In his testimony, Boeing chief executive Dennis Muilenburg laid out the technical solutions that would fix MCAS. Going forward, the system will compare data from the two sensors, it won’t repeatedly activate if pilots resist it, and it won’t create more force than a pilot can override by pulling on the airplane’s control yoke.
It seems like Engineering 101: Don’t make an aggressive flight-control system – one that can overpower pilots – reliant on one sensor. How did Boeing, with its tens of thousands of experienced engineers and strong incentives to build safe airplanes, get this wrong? Or, as one senator asked, when did Boeing know that there was a problem, and did the company hide it from regulators to meet an aggressive certification time frame?
These are important questions, but they don’t tell the whole story. That’s because the MCAS problems stem from the underlying challenge of complexity. Boeing followed the certification practices and the rules that the Federal Aviation Administration (FAA) required. The problem, as aviation-safety expert Chris Hart testified, is that following the rules doesn’t guarantee safety. The failures of complex systems such as modern, automation-reliant airplanes are driven by interactions between parts, rather than the failures of individual components – and that’s not what the FAA’s piecewise certification process is designed to uncover.
MCAS was among nearly a hundred changes that Boeing needed to prove were safe. Early in the Max’s design, engineers added MCAS as a niche system that would almost never turn on. But as Boeing expanded its role, engineers crafted an increasingly powerful system without accounting for the knock-on effects. The design had changed massively, but they didn’t think about it any differently, reasoning that capable pilots could manage any issues.
Indeed, Boeing engineers ran tests that showed that pilots could overcome an MCAS malfunction: Once pilots recognized the issue, they merely had to flip two easy-to-reach switches to disable the system – something that crews were already trained to do in several other situations.
But those tests were unrealistic; they happened in the simulator under idealized conditions. When the problem occurred in the real world – that is, when a failed sensor provided erroneous input and caused MCAS to incorrectly engage – the cockpit became awash with conflicting warnings: altitude disagreement, airspeed disagreement and a shaking control stick that indicated that an aerodynamic stall was imminent. Amidst all this, it was possible for a crew to identify and disable the malfunctioning system, but that would have required pilots to overcome their surprise and recognize a common factor in a cacophony of seemingly unrelated warnings. The illusion of effective testing made Boeing engineers overconfident in their understanding of how crews would handle MCAS failure. That overconfidence prevented them from seeing the new, more powerful system as more dangerous.
Boeing’s approach to testing points to another lesson in managing complexity: the need to consult with outsiders. As complexity increases in any business, so does the cost of missing things. And outsiders – especially when they point out uncomfortable flaws in our thinking – become more and more valuable.
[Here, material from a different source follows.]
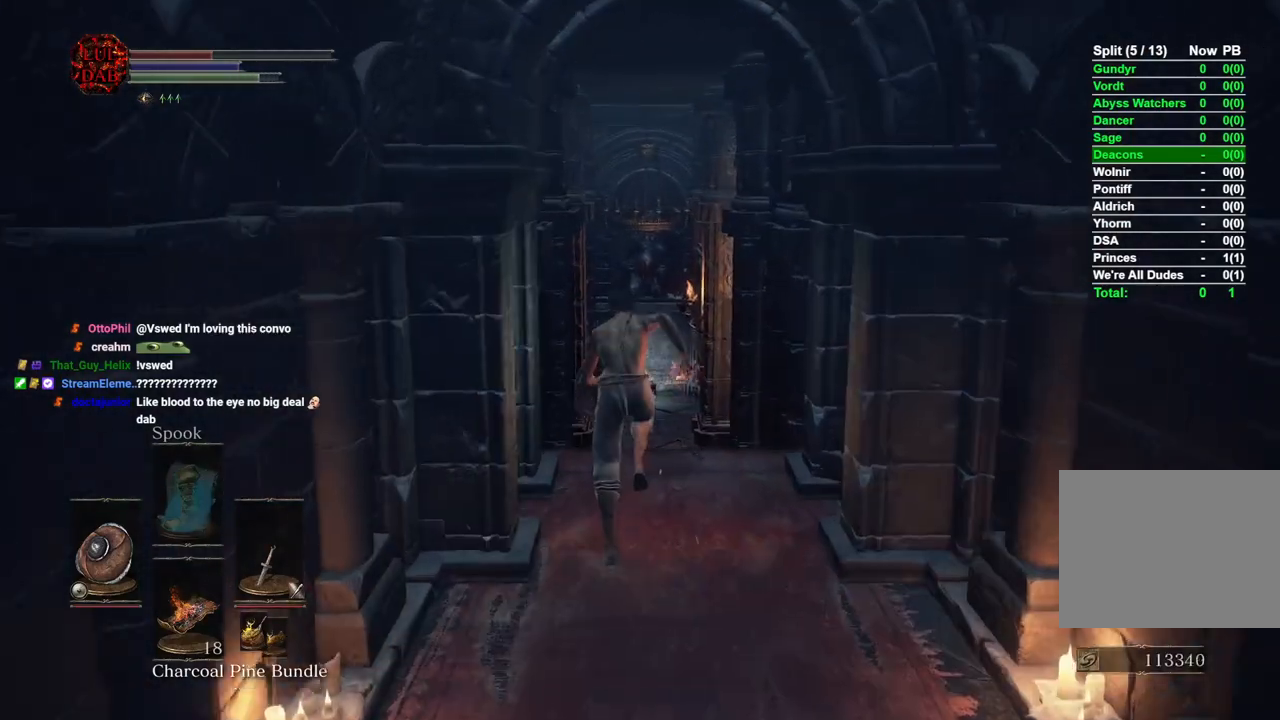
{"buttons": ["CIRCLE"], "left_stick": "up", "right_stick": "center", "events": []}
Boeing’s MCAS tests were done by test pilots who knew the airplane and its systems inside out rather than by crews flying in the real world. By relying on insiders, Boeing made an unintentional bet that every 737 Max crew, even on their worst day, would be roughly as good as their test pilots.
While it might seem like these kinds of challenges are unique to aviation, that couldn’t be further from the truth. The same kind of complexity that Boeing struggled with affects all sorts of companies. Target’s expansion into Canada, for example, was challenged by a complex supply chain, a bet on software that managers didn’t understand and a lack of outsiders giving critical input. Nor are public-sector programs immune, as the fraught rollout of the Phoenix pay system demonstrates.
Amidst these challenges lies a solution. We need to realize that the success of a complex undertaking is about more than getting isolated parts correct. We need to test our systems realistically so that we uncover problems rather than confirm our optimism. And we need to incorporate outsiders who can cause us to rethink our simplifying assumptions. That’s the only way we can learn how to manage the whole system, rather than being stuck in its parts.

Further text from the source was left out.